The flashback scenes did their part to remind us, once again, that Alpha was a terrible mom, but a pretty good ringleader of emotionally disturbed people. After some admittedly affecting moments between Lydia and the parent who distorted her worldview in ugly ways (“I wanna be more like you, momma,” followed by Morton turning a moment of genuine love into a brusque admonition to “stop calling me that,” was the most potent), we see the true purpose of this happenstance pit stop inside a sealed building. Beta was a broken man, who may or may not have done some really awful things, but who was holding on, like so many did, to a loved one that had already turned. He had started to spiral into madness, but Alpha gave that flailing direction; she convinced him that a path alongside her, and the rest of the walkers, meant he had a home. It’s a weirdly seductive pitch, one that makes unexpected sense in a world overrun by the dead, and that clearly worked on many more people in the ensuing years. She’s become a parent to others in a way she couldn’t for her own kid. She’s a true believer who sees her own weakness (that she couldn’t give up on her own daughter) as proof of the rightness of her faith. When every sacred space has been destroyed by the profane, best to hold nothing sacred—other than the fervent belief that anyone trying to retain such attitudes will be devoured (literally) by the reality of now.

With the episode ending the same as last week—Carol and Alpha coming face to face on the Whisperers’ territory—the question is less one of whether punishment will be coming for our people, but how severe it will be. Alpha, unfortunately, thrives in such uncertain times; “There is clarity amid the chaos,” she tells Beta, and it serves as a double answer to those of our people who thought she might even be grateful for their work putting out the satellite fire. Alpha doesn’t have gratitude; she has faith.

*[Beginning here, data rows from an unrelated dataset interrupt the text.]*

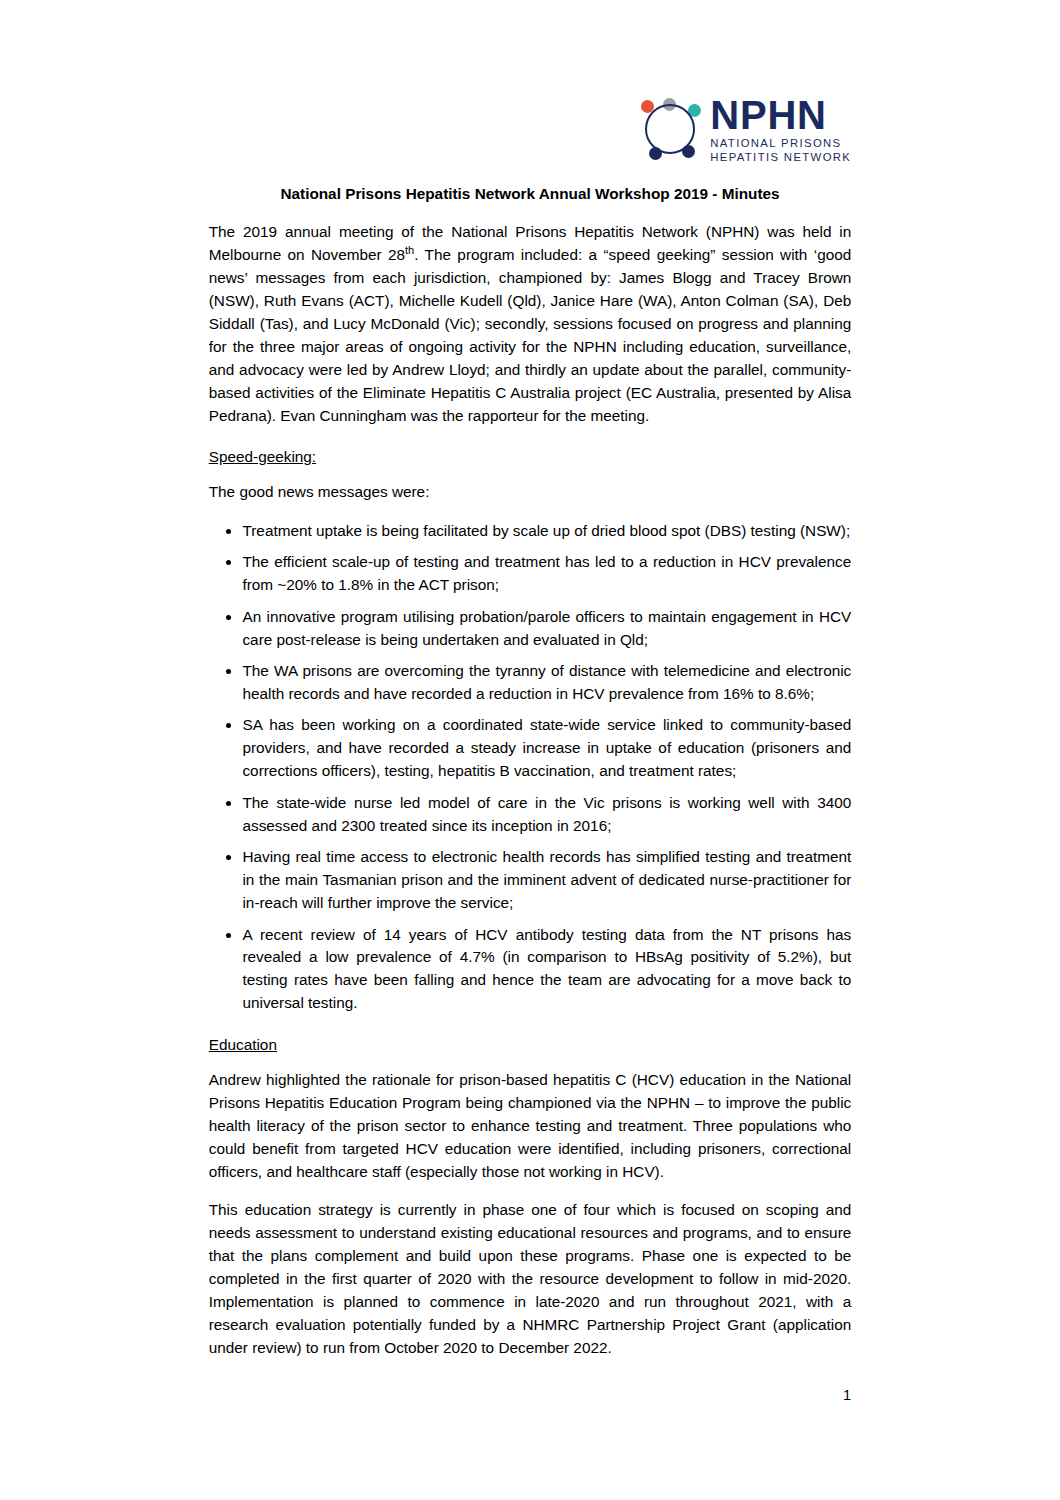NPHN NATIONAL PRISONS HEPATITIS NETWORK
National Prisons Hepatitis Network Annual Workshop 2019 - Minutes
The 2019 annual meeting of the National Prisons Hepatitis Network (NPHN) was held in Melbourne on November 28th. The program included: a “speed geeking” session with ‘good news’ messages from each jurisdiction, championed by: James Blogg and Tracey Brown (NSW), Ruth Evans (ACT), Michelle Kudell (Qld), Janice Hare (WA), Anton Colman (SA), Deb Siddall (Tas), and Lucy McDonald (Vic); secondly, sessions focused on progress and planning for the three major areas of ongoing activity for the NPHN including education, surveillance, and advocacy were led by Andrew Lloyd; and thirdly an update about the parallel, community-based activities of the Eliminate Hepatitis C Australia project (EC Australia, presented by Alisa Pedrana). Evan Cunningham was the rapporteur for the meeting.
Speed-geeking:
The good news messages were:
Treatment uptake is being facilitated by scale up of dried blood spot (DBS) testing (NSW);
The efficient scale-up of testing and treatment has led to a reduction in HCV prevalence from ~20% to 1.8% in the ACT prison;
An innovative program utilising probation/parole officers to maintain engagement in HCV care post-release is being undertaken and evaluated in Qld;
The WA prisons are overcoming the tyranny of distance with telemedicine and electronic health records and have recorded a reduction in HCV prevalence from 16% to 8.6%;
SA has been working on a coordinated state-wide service linked to community-based providers, and have recorded a steady increase in uptake of education (prisoners and corrections officers), testing, hepatitis B vaccination, and treatment rates;
The state-wide nurse led model of care in the Vic prisons is working well with 3400 assessed and 2300 treated since its inception in 2016;
Having real time access to electronic health records has simplified testing and treatment in the main Tasmanian prison and the imminent advent of dedicated nurse-practitioner for in-reach will further improve the service;
A recent review of 14 years of HCV antibody testing data from the NT prisons has revealed a low prevalence of 4.7% (in comparison to HBsAg positivity of 5.2%), but testing rates have been falling and hence the team are advocating for a move back to universal testing.
Education
Andrew highlighted the rationale for prison-based hepatitis C (HCV) education in the National Prisons Hepatitis Education Program being championed via the NPHN – to improve the public health literacy of the prison sector to enhance testing and treatment. Three populations who could benefit from targeted HCV education were identified, including prisoners, correctional officers, and healthcare staff (especially those not working in HCV).
This education strategy is currently in phase one of four which is focused on scoping and needs assessment to understand existing educational resources and programs, and to ensure that the plans complement and build upon these programs. Phase one is expected to be completed in the first quarter of 2020 with the resource development to follow in mid-2020. Implementation is planned to commence in late-2020 and run throughout 2021, with a research evaluation potentially funded by a NHMRC Partnership Project Grant (application under review) to run from October 2020 to December 2022.
1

Woe be to those who don’t share it.

Stray observations

  • Good way to tell when someone’s probably a cold-blooded monster: They’re amiably humming chipper melodies minutes after barely escaping a horde of walkers and negotiating with a metal-wielding behemoth to stay in a hallway for the night.
  • Beta, watching Alpha dig into the entrails of a walker she just took out: “Whoa, you’re different.”

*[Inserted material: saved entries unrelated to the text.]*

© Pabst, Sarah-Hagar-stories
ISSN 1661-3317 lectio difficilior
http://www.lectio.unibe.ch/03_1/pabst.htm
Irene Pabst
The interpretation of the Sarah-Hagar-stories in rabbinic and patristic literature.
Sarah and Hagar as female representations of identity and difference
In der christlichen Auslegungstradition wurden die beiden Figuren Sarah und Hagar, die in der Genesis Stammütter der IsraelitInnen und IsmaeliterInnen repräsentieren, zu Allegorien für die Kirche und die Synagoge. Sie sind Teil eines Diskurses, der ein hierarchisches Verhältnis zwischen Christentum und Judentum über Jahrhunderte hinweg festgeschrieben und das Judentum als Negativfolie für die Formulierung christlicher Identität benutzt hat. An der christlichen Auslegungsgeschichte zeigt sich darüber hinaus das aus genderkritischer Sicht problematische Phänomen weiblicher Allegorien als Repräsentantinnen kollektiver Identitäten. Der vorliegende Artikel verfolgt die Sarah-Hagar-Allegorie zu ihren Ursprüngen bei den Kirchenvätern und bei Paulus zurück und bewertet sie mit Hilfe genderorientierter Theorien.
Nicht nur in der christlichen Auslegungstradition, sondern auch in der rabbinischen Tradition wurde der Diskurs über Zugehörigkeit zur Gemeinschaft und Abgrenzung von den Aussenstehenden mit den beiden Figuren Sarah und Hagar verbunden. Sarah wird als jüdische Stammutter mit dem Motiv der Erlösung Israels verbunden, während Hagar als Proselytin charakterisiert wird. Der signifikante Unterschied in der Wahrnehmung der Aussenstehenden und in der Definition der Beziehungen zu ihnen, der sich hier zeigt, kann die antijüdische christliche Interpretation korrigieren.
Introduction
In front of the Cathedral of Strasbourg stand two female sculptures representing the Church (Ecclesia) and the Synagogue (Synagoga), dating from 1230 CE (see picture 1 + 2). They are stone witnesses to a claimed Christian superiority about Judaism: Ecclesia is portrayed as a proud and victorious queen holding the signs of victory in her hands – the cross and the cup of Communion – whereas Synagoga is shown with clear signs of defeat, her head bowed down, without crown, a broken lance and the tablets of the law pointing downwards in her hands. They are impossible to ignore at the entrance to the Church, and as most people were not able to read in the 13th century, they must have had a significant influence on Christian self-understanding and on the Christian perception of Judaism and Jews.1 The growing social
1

  • A nice bit of repeated dialogue is Alpha’s instruction to her daughter, later repeated by Lydia as she wanders off into the building: “We’re all monsters now.”

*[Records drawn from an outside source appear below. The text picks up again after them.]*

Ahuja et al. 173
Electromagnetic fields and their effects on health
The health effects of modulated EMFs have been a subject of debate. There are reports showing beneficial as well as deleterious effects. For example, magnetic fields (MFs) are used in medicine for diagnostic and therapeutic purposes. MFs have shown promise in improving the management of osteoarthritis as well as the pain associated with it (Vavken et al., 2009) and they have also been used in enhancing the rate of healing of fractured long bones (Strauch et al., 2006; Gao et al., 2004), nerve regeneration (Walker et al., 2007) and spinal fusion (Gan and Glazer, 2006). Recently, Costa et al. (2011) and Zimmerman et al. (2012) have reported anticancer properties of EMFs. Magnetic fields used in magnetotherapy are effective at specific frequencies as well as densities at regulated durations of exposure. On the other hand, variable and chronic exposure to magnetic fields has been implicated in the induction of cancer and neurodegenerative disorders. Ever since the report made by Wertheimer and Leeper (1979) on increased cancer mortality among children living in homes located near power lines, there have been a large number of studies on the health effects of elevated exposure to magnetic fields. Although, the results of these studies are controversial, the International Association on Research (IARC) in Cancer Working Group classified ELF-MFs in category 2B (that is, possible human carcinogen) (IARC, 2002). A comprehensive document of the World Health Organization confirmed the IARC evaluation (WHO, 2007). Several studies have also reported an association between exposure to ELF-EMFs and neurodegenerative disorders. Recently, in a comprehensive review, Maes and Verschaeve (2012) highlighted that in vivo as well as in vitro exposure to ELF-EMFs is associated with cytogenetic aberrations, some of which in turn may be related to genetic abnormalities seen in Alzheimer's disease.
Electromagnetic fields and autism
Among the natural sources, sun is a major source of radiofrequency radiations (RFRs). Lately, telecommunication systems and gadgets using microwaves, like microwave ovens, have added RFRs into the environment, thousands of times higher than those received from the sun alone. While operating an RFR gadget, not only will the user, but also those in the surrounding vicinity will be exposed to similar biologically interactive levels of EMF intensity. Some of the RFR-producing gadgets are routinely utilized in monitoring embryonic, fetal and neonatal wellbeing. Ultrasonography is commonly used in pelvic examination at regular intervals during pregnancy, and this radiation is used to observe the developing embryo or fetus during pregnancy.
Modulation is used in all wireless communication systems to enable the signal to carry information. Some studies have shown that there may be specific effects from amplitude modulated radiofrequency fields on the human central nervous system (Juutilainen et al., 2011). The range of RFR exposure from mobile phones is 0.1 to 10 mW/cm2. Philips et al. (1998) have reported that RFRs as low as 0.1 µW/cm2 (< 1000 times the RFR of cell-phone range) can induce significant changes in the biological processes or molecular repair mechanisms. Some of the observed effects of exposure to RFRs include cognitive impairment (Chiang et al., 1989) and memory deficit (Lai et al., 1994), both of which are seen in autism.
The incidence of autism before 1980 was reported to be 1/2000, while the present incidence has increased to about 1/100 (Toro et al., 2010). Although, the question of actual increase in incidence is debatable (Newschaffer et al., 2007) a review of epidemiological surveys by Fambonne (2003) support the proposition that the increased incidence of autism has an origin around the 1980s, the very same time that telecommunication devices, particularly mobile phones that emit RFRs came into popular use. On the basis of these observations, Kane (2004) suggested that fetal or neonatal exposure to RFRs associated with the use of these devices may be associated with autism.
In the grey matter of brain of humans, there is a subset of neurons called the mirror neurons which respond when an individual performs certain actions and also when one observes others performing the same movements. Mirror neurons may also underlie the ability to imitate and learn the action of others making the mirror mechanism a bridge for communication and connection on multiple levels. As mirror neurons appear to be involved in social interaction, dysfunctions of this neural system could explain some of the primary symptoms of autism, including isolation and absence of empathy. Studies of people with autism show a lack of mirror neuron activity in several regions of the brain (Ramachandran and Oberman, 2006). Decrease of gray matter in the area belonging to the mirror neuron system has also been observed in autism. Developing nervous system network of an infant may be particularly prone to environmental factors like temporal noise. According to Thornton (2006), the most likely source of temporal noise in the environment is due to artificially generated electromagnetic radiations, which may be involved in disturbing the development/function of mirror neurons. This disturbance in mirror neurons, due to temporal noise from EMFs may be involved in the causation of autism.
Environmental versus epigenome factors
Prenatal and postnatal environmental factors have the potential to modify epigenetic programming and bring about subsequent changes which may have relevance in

  • The sight of this sadistic mother still tearfully holding on to the stuffed bunny doll her daughter rejected years ago in an effort to be more grown-up was perhaps the most affecting little flash of humanity in the entire episode—and effectively beaten down by Alpha’s subsequent tantrum.
  • Alright, Walking Dead, you’ve done enough table setting; let’s start pushing season 10 forward, please.